[Blitzsetup] Muscle Light

Als Fotograf widmet man sich ja in der Regel am liebsten weiblichen Modellen. Trotzdem gilt es hin und wieder auch mal ein männliches Modell ins rechte Licht zu rücken. Besonders interessant sind dabei Bilder, bei denen man den männlichen Körper, respektive die Muskeln herausarbeitet. Wie ihr in folgendem Beispiel sehen könnt.
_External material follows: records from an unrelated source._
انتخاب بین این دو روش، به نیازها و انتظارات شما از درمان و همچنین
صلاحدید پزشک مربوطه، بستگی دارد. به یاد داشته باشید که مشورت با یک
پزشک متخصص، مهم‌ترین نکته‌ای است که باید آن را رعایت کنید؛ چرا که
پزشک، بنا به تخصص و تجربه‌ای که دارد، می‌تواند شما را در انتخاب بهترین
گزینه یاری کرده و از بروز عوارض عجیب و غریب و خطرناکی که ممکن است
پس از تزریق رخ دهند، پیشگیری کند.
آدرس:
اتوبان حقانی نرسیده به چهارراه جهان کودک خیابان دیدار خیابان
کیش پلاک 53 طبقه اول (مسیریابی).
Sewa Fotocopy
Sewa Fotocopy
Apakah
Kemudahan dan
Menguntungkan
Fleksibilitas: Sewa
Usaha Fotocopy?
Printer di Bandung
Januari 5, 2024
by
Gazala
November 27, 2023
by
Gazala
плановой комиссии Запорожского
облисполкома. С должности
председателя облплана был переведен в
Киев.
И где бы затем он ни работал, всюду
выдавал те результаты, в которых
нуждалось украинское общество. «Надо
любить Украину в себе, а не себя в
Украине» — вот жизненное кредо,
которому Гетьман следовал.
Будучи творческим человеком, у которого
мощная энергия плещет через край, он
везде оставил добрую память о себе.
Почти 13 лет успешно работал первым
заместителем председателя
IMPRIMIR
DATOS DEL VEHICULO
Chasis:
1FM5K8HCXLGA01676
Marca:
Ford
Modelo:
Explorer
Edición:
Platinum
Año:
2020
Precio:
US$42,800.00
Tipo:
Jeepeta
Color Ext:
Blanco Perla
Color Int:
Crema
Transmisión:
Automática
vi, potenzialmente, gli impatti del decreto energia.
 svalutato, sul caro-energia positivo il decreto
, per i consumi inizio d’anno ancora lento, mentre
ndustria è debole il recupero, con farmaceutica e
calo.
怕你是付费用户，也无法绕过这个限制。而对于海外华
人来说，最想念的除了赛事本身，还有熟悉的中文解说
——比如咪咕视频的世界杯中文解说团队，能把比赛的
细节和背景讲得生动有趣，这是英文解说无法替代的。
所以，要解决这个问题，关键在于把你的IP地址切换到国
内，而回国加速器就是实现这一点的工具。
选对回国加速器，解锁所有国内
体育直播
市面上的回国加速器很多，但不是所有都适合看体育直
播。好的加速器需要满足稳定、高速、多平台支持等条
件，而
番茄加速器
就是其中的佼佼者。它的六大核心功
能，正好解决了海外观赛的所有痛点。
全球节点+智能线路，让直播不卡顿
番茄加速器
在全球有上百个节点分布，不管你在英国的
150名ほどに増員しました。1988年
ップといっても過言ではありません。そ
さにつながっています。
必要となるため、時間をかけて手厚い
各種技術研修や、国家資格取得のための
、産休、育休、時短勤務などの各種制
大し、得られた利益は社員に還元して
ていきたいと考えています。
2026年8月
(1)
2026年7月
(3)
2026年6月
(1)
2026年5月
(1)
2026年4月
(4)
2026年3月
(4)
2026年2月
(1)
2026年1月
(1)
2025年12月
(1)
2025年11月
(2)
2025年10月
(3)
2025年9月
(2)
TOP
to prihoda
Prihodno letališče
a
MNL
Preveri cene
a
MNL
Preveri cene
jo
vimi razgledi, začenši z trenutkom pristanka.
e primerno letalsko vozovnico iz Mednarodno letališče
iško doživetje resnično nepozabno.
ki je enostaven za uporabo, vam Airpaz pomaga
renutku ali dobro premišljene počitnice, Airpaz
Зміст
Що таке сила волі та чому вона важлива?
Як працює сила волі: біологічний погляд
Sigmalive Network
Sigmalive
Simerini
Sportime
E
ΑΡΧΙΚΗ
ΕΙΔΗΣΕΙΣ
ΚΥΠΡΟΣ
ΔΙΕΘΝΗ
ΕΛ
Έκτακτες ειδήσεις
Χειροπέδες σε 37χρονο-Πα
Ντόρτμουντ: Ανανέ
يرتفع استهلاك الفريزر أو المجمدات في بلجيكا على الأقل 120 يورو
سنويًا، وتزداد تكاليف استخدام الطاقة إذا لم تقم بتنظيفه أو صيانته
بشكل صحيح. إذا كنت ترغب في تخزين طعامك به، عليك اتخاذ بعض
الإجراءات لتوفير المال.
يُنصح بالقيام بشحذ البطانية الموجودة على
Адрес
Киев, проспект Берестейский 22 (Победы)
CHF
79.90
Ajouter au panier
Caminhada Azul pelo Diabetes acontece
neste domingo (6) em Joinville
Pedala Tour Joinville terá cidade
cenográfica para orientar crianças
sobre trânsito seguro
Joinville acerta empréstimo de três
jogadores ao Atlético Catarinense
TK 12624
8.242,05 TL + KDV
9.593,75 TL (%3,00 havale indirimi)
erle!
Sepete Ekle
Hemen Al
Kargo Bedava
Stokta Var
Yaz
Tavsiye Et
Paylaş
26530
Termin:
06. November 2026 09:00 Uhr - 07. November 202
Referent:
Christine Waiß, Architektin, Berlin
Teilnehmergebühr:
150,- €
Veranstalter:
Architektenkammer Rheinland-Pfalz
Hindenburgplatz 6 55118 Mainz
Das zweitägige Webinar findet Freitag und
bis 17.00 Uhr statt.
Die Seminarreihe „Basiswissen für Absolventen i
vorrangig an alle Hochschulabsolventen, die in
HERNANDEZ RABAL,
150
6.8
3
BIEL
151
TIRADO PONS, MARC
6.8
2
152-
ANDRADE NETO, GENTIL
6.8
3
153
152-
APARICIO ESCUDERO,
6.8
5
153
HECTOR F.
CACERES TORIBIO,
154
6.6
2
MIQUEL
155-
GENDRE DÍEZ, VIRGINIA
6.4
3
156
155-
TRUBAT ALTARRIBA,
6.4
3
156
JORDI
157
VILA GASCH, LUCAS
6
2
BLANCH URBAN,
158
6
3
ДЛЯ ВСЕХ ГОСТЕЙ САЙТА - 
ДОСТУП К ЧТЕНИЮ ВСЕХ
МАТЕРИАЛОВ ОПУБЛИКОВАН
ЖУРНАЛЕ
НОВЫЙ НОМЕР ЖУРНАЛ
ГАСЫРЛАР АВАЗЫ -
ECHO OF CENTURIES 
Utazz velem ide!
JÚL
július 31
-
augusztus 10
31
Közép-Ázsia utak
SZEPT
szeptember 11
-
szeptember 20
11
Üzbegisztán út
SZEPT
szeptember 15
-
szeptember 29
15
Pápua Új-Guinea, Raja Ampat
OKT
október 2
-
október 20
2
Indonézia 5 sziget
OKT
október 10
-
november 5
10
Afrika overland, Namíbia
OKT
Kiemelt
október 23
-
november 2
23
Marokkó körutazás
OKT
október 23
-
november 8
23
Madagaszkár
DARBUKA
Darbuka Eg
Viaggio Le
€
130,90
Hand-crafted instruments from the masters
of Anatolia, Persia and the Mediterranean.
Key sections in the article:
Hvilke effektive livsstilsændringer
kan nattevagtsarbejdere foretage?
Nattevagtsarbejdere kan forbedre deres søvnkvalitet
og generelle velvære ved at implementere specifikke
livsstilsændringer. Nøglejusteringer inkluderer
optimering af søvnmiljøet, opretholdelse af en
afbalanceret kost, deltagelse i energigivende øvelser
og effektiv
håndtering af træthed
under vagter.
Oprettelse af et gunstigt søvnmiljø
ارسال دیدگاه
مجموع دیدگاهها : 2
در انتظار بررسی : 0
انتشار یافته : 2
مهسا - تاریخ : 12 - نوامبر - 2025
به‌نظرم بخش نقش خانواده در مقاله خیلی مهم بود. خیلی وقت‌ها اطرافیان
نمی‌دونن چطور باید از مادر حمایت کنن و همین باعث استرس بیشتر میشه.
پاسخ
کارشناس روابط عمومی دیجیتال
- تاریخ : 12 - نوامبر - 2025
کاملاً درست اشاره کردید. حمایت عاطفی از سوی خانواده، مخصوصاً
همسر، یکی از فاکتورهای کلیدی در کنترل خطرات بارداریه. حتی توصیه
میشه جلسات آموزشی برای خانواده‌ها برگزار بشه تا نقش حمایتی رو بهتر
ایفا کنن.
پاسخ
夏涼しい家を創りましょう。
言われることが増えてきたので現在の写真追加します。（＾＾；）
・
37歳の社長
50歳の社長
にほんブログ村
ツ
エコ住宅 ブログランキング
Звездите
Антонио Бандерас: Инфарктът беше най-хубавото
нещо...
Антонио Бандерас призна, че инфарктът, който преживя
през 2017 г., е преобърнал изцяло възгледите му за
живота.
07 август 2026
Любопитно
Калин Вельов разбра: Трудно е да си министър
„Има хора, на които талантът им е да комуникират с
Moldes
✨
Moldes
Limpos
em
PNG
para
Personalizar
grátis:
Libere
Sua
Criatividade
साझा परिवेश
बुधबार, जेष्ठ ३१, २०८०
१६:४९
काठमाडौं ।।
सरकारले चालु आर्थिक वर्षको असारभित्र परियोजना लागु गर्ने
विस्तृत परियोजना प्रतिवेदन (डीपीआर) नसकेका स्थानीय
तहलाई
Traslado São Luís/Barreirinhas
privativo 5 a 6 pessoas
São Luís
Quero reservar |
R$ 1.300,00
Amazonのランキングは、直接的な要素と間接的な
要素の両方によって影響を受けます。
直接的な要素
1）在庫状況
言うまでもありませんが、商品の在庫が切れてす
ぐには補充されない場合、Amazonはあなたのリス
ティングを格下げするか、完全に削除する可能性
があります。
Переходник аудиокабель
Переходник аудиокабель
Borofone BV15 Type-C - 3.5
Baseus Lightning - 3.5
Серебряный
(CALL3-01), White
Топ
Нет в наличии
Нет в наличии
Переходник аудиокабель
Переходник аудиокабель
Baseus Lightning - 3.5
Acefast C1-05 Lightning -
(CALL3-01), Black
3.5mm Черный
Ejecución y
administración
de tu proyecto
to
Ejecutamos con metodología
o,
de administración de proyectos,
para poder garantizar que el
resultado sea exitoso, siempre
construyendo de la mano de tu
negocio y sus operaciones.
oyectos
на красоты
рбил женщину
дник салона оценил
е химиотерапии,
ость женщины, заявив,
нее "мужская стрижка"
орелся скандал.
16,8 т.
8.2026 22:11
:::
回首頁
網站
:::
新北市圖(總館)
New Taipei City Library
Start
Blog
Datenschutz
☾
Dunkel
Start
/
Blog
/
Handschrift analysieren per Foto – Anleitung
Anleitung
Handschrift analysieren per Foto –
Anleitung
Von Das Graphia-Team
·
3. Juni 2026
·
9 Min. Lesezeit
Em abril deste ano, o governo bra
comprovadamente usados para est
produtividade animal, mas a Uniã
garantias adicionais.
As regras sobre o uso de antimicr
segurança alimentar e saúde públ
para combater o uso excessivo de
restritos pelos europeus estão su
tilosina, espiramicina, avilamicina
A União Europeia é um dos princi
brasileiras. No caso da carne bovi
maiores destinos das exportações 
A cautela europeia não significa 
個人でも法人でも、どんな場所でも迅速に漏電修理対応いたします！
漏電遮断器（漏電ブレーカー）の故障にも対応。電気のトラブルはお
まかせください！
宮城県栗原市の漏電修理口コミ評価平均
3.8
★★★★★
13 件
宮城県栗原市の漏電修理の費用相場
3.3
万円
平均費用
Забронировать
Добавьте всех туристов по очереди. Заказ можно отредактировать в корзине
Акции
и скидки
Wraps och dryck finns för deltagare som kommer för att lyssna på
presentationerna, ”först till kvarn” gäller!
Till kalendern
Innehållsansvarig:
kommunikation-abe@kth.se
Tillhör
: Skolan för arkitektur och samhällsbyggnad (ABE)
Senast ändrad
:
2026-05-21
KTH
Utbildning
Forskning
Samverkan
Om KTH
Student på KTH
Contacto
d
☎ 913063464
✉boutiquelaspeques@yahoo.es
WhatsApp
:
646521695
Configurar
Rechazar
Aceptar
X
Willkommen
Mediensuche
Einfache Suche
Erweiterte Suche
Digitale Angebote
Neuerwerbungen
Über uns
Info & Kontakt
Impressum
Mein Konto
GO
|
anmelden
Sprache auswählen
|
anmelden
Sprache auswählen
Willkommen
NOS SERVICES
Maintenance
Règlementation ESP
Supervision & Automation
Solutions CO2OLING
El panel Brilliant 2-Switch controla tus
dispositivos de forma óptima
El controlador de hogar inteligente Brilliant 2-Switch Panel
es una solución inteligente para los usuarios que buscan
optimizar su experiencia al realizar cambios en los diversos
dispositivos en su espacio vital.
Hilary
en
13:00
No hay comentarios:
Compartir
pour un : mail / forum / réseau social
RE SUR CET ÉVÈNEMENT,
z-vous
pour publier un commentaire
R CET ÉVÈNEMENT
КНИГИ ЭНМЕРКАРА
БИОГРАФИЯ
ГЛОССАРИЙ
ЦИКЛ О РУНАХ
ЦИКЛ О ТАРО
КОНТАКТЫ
Ein wichtige Vorraussetzung für das verwendete Licht in diesem Fall, ist eine gewisse Härte, ohne die man nicht in der Lage ist die Konturen und Muskeln rauszuarbeiten. Ich habe für für diese Serie mal wieder meinen derzeitigen lieblings Lichtformer benutzt. Das 44er Softlight (Beautydish) von Elinchrom. Zusätzlich war ein silberner Deflektor eingeschoben, um das Licht ganz leicht weicher zu machen. Ein Deflektor reflektiert dabei das direkte Licht zurück in den Teller des Beautydishes und reduziert damit den harten inneren Schatten. Wobei wir hier auch schon die Kerncharakteristik eines guten Beautydishes haben.

Durch die besondere Form (gewölbter tiefer Teller) erzeugt ein Beautydish zum einen einen harten Kernschatten, mit dem man sehr gut Muskeln, Gesichtszüge etc. modellieren kann. Zusätzlich wirft das Dish aber auch einen weicheren äusseren Schatten, der im Gesamteindruck das Licht „relativ“ weich erscheinen lässt. Und genau aus diesem Grund sind Beautydishes auch so beliebt in der Beauty- und Fashionfotografie.

Jetzt aber mal zum eigentlichen Setup.

Das Beautydish war auf einem Manfrotto Boom montiert und mit einem Abstand von etwa einem Meter zentral zum Model aufgestellt. Der Winkel betrug dabei ca. 45°. Und das ist auch schon alles was wir an Führungslicht für diesem Setup benötigen. Um dem ganzen noch etwas mehr Pep zu verleihen und eine schönere Abgrenzung zwischen Model und Hintergrund zu erreichen, hab ich noch einen zweiten Blitz mit einer kleinen Softbox benutzt um einen Verlauf auf den Hintergrund zu bekommen. Dieser war mit f11 auf die linke untere Ecke eingemessen.

Bildbearbeitung war nicht gross nötig. Schwarz/Weiss Konvertierung, Hintergrund etwas weichzeichen, Kontrast mit einer Gradationskurve anpassen und fertig war die Serie.

2 Comments

  1. Chrisi said:

    Als Anfänger großen Danke für die qualitativ hochwertigen Tutorials!

    Eine kleine Frage: Warum wurde das Licht frontal gesetzt? Lg

    6. Februar 2012
  2. Cornelius Cornelius said:

    Hallo Chrisi,

    das ist vorallem Geschmacksache. Ich persönlich mag eine sehr zentrale Schattierung im Gesicht und auf dem Körper. Wäre der Hauptblitz seitlich gestanden, wäre auch der Schattenverlauf zur Seite hin gegangen. Probier einfach mal beides aus und schau was dir besser gefällt.